Leidse Vertaling 1912/1994 | Book List

Navigation


 

2Korintiërs 7

1 Daar wij dan deze belofte hebben geliefden, laat ons onszelf reinigen van elke smet in vlees en geest, in de vreze Gods onze heiliging voltooiend. Ruimt ons een plaats in uw hart in.

2 Wij hebben niemand verongelijkt niemand tegrondegericht, niemand afgezet.

3 Ik zeg dit niet om te veroordelen; want dit zeide ik reeds dat gij in ons hart zijt om samen te sterven of samen te leven.

4 Ik mag immers vrijmoedig tot u spreken, en mijn roem over u is groot; vol ben ik van troost, overrijk in vreugde onder al onze verdrukking.

5 Want toen wij in Macedonie kwamen, hadden wij rust noch duur, maar waren in alle opzichten benauwd; van buiten strijd, van binnen vrees.

6 Maar God, die de nederigen vertroost, vertroostte ons door de komst van Titus,

7 en niet alleen door zijn komst, maar ook door de vertroosting die hij bij u gevonden had, daar hij ons verhaalde van uw verlangen, uw klagen, uw ijver voor mij; zodat ik mij te meer verblijdde.

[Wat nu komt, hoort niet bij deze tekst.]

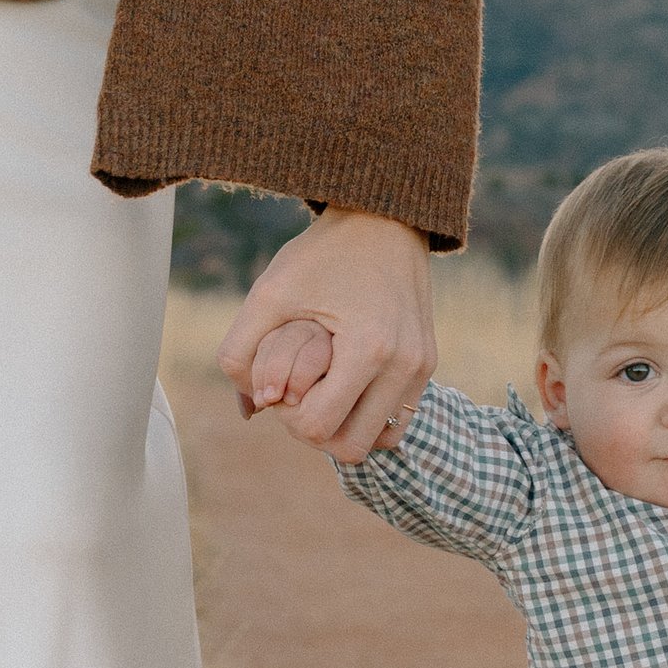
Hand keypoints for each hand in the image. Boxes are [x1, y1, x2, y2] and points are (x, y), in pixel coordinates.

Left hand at [217, 210, 433, 463]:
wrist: (382, 219)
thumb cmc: (320, 254)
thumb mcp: (267, 294)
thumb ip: (240, 354)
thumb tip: (252, 408)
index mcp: (368, 349)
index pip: (320, 429)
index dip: (288, 418)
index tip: (281, 384)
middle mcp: (405, 364)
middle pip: (353, 448)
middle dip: (317, 430)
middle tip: (300, 393)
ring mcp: (422, 366)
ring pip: (380, 441)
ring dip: (346, 428)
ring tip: (324, 390)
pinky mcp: (427, 362)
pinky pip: (398, 419)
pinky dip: (369, 416)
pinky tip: (345, 386)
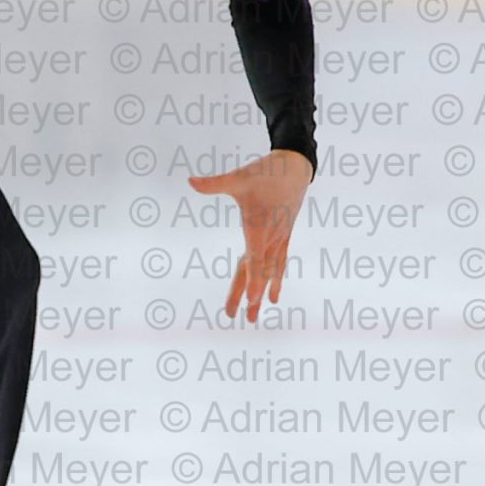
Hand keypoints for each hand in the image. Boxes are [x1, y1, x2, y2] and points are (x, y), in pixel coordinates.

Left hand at [187, 149, 312, 322]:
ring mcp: (278, 239)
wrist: (294, 168)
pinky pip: (278, 264)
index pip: (255, 259)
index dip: (252, 280)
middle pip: (258, 272)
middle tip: (239, 318)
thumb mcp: (239, 177)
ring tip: (252, 316)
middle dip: (248, 295)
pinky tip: (274, 297)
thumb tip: (189, 181)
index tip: (250, 300)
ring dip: (260, 294)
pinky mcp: (283, 237)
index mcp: (259, 228)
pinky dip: (275, 281)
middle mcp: (270, 238)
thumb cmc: (265, 172)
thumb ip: (215, 183)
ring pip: (268, 272)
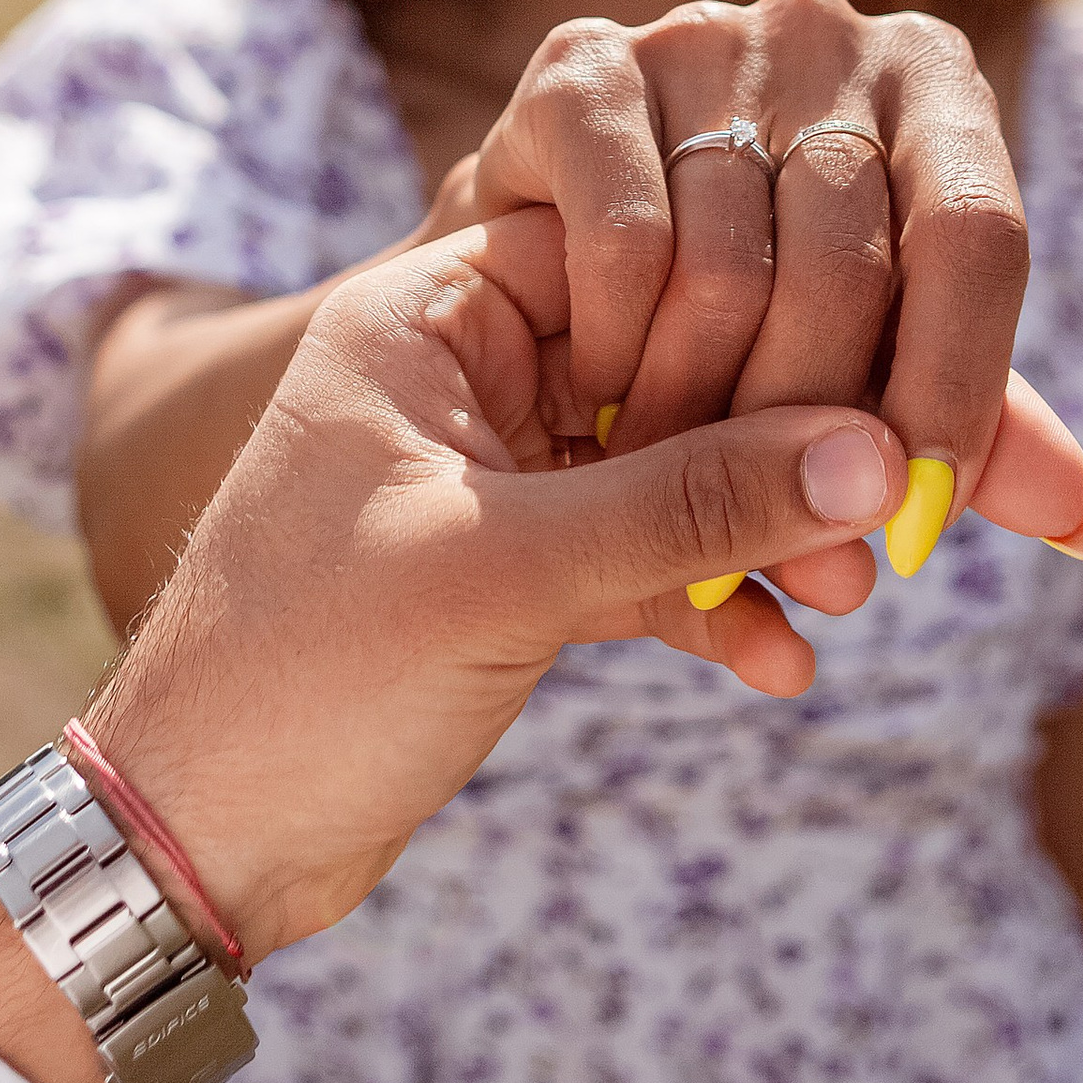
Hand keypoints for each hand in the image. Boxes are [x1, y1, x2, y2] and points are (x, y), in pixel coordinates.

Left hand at [85, 208, 912, 960]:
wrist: (194, 842)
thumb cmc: (303, 671)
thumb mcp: (505, 572)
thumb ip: (688, 504)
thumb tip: (871, 454)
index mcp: (433, 316)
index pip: (628, 240)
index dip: (744, 292)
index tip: (850, 358)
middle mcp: (468, 374)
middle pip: (671, 353)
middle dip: (782, 433)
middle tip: (887, 495)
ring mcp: (496, 477)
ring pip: (673, 466)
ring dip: (763, 529)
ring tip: (848, 597)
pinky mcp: (518, 575)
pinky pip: (650, 560)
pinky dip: (713, 603)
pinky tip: (782, 663)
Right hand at [461, 0, 1082, 598]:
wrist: (556, 245)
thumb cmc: (753, 305)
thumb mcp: (874, 357)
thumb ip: (974, 424)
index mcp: (933, 80)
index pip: (979, 237)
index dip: (956, 394)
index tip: (914, 527)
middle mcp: (827, 33)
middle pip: (851, 265)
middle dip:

8 Dat ik u in mijn brief bedroefd heb, dat berouwt mij niet; en al had het mij berouwd, nu ik zie dat die brief u, al is het voor een korten tijd, bedroefd heeft,

9 nu verheug ik mij, niet omdat gij bedroefd zijt geweest, maar omdat gij door die droefenis tot inkeer zijt gekomen; want gij zijt bedroefd geweest zoals het God behaagt, zodat gij in genen dele door ons toedoen schadelijdt.

10 Want de droefenis die naar Gods wil is leidt tot onberouwlijke bekering ten heil, de wereldse droefenis heeft den dood ten gevolge.

11 Zie toch, hoe dat bedroefd zijn naar Gods wil een grote kloekheid in u heeft uitgewerkt, ja, verontschuldigingen, spijt, vrees, verlangen, ijver, strafoplegging. In allen dele hebt gij bewezen in die zaak onberispelijk te zijn.

12 Het doel van mijn schrijven was niet om over den belediger of den beledigde te spreken, maar om voor Gods aangezicht openbaar te maken, hoe kloek gij voor ons zijt opgekomen.

13 Zo hebben wij onzen troost gevonden. En bij dezen onzen troost verheugden wij ons nog te meer over de blijdschap van Titus, dat zijn geest door u allen verkwikt was;

14 want indien ik mij bij hem over u enigermate beroemd heb, dan sta ik nu niet beschaamd, maar gelijk alwat wij tot u gesproken hebben op waarheid berustte, zo is ook ons roemen bij Titus gebleken waarheid te zijn.

15 En zijn hart klopt nog te warmer voor u, nu hij zich uw aller gehoorzaamheid herinnert; hoe gij met vrezen en beven ontvangen hebt.

16 Ik ben blijde dat ik in allen dele goeden moed op u heb.